Но мы, невинные жертвы вашего публичного обнажения, возможно, по слабости простили бы вас, если бы, подведя нашим спутанным мыслям итог, которого им постоянно недостаёт, прояснив смысл бесплодного бурления наших желаний, вы изобразили бы нас в цельном образе, который мы тщетно ищем. Зачем же чернить наши тени и представлять ещё более мучительными наши конфликты и необдуманные поступки? Думаете, ваша ирония возымеет над ними силу? Вся она оборачивается против вашего детища.

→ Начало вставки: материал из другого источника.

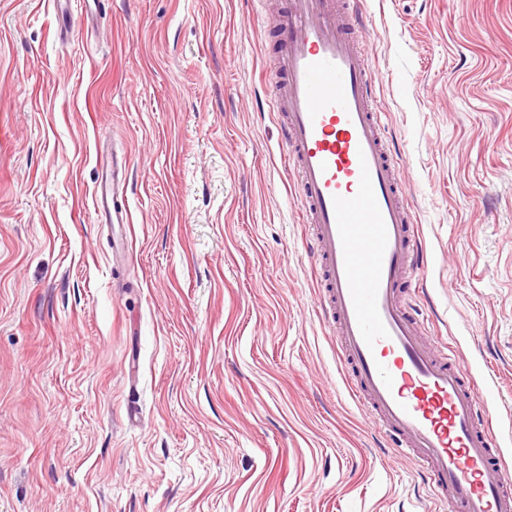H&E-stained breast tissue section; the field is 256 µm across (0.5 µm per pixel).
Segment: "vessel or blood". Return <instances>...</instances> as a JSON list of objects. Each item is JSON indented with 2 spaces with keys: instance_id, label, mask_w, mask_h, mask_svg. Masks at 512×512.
<instances>
[{
  "instance_id": "obj_1",
  "label": "vessel or blood",
  "mask_w": 512,
  "mask_h": 512,
  "mask_svg": "<svg viewBox=\"0 0 512 512\" xmlns=\"http://www.w3.org/2000/svg\"><path fill=\"white\" fill-rule=\"evenodd\" d=\"M358 0H290L277 24L273 87L325 290L323 314L352 369L351 396L421 466L448 512H512L492 404L458 359L425 339L402 289L424 246L405 206L358 35ZM97 220L129 223L125 182L102 169Z\"/></svg>"
}]
</instances>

Например, та картина, в которой вы высмеиваете сознание, — где вы её увидели, если не в недрах собственного «я»? И как это скрыть от читателя, который, следуя за вашим рассказом, дошёл до этого места? Вы слышали лепет жалких фраз в глубине оставшейся наедине с собой души: читатель знает, что они ваши — в том числе и эти самые фразы, Кретей, которые в вашем рассказе становятся бесконечным развитием темы с постоянными вариациями. Это «ля-ля-тра-ля-ля», неотвязное даже в тишине мысли, — не что иное, как готовая обрядиться в слова и катахрезы мелодия вашего стиля, неизбежный изгиб вашей фразы, голая канва пышного красноречия, для которого стечения обстоятельств и персонажи рассказа каждый раз дают новый повод.

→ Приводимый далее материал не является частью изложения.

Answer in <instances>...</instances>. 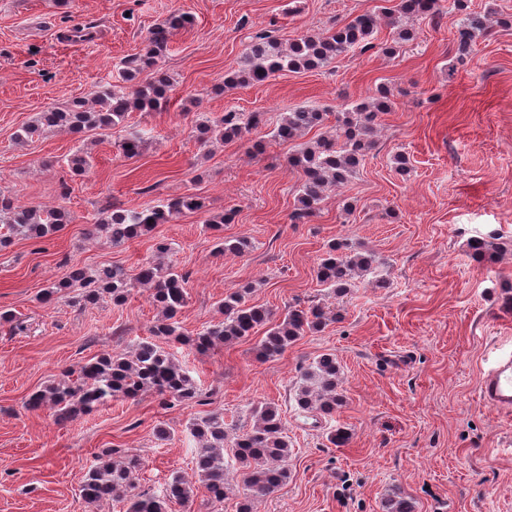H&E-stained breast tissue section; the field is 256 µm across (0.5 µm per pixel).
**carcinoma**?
Listing matches in <instances>:
<instances>
[{
  "mask_svg": "<svg viewBox=\"0 0 512 512\" xmlns=\"http://www.w3.org/2000/svg\"><path fill=\"white\" fill-rule=\"evenodd\" d=\"M387 15L392 29L391 45L385 53L393 54L401 44L414 39V31L404 21L440 14L441 0H393ZM451 9L462 15L457 39L456 60L464 61L471 43L488 35L497 24L512 25V17L491 8L485 13L470 10L468 0H452ZM189 23L185 15H173L159 24L148 38L145 53L127 60L122 79L127 91L102 86L92 99H77L64 108L41 112L29 124L15 132V140L25 143L32 136L46 130H64L70 134L110 131L126 120L133 111L156 110L166 103L170 78L157 74L153 80L142 83L139 76L154 67L166 49L173 31ZM378 18L363 14L353 21L338 26L325 34H305L284 44L267 32L251 37L243 64L224 76V87L234 88L262 83L283 72L318 70L332 60L349 53L364 54L374 48L373 36ZM378 96L369 102L351 105L336 115L335 135L313 142L300 143L288 158L292 170L300 174L295 208L291 220L305 224L320 209L328 194L343 187L352 178L369 150L378 126L380 114L388 111V92L380 87ZM325 113L314 107H299L284 114L271 137L290 141L319 127ZM260 122L257 112L227 111L216 122L208 119L196 125L197 138L207 143L213 138L225 142L244 138ZM68 167L75 176L85 174L91 167V156L78 150L68 159ZM201 201L192 196L160 200L150 209L136 211L112 205L95 230L108 234L114 244L140 236L156 224H166L183 210H200ZM0 246L6 247L16 237L43 239L58 232L71 222L63 208L22 206L8 198H0ZM379 264L372 253L359 250L349 239L333 240L326 245L325 256L317 266V282L334 295L346 294L352 281L374 270ZM189 274L171 265L147 260L133 275L123 268L107 266L88 272L76 265L66 277L42 291L44 303H51L66 291L77 292V301L87 305L108 298L113 304L125 303L135 288H146L159 318L152 327L154 336H174L199 352H207L219 344H228L252 335L255 329L267 327L257 354L262 359L280 355L301 336L319 332L329 316L326 307L313 303L306 307H288L277 321L263 306L247 304L250 287L232 291L219 302L224 319L206 326L194 336L178 332L177 317L187 303ZM143 394L156 396L163 404L179 402L201 404L203 393L186 371L159 344L140 342L134 353L103 352L80 366L76 379L46 386L28 398L29 409L49 406L54 409L55 421L63 423L78 414H88L114 399L135 398ZM294 401L298 412L332 415L343 405L340 390V369L336 355L324 353L301 371V383L295 390ZM252 426L229 436L221 414H208L190 422L191 435L201 443L195 457L198 481L216 502L236 488L240 493L239 512H253L255 501L277 490L290 478L288 462L292 456L286 423L277 405L260 403L250 410ZM232 440L237 473L235 483L229 482V462L224 444ZM112 448H104L97 455V463L90 468L80 485L79 496L89 505L129 496L138 460L117 461ZM194 485L178 472L170 475L159 496L137 495L131 498L129 512H169L176 504L190 509Z\"/></svg>",
  "mask_w": 512,
  "mask_h": 512,
  "instance_id": "carcinoma-1",
  "label": "carcinoma"
}]
</instances>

Но я оставлю вас в покое, хотя вы опять слишком легко отделались. Ведь я вижу, каким образом наши персоны вновь послужили вашему тлетворному перу: вы не решились прямо назвать то зияние, которое пытаетесь заполнить нашими трупами; вы обрекли нас на смерть в качестве искупительной жертвы. Что вдохнуло жизнь в тени, которые движутся в вашем театре и у края сцены прячут под клоунскими масками наши истинные лица, при том, что на заднем плане вы манипулируете ими, обозначив буквами, как переменные в теореме? Вы одели их в наши костюмы, расписали мизансцены, копируя наши злоключения, вы направляете своих протагонистов навстречу гибели, которая ждёт нас. Но именно вами, Кретей, подсказаны обрывки мыслей и чувств, которые они выражают механическими голосами, как будто вы не смогли выстроить все конфликты, но озабочены тем, чтобы не упустить ни одной из ценных «ипостасей», борющихся в вас, и вам пришлось распределить их между множеством фальшивых персонажей, чьё лукавое разнообразие, перенесённое на лист рукописи, восстановит многоцветный ансамбль, тонкую целостность, которая существует вне вашей персоны, но в которой, однако, вы могли бы узнать себя. Не будет больше тёмных пятен в этом высветленном мире, где речь каждого отражает ваш стиль, останутся разве что те, которые вам захочется сохранить; никаких разрывов, кроме тех, которые вы сами просчитали и создали: упущения — умышленные, пропасти — обман зрения. Скоро спектакль будет окончен; занавес плавно упадёт на помост, уставленный манекенами, лишёнными дара речи; редкие зрители молча покинут зал под пристальным взглядом билетёров. Автора, слава Богу, забудут позвать: он испустил дух во время предсмертных конвульсий своих персонажей. Но вы надеетесь, что в ночном мире всё ещё будет звучать освободившееся от слов и лиц пронзительное, как напрасный зов спутника, заблудившегося в межзвёздном пространстве вечное «ля-ля-тра-ля-ля».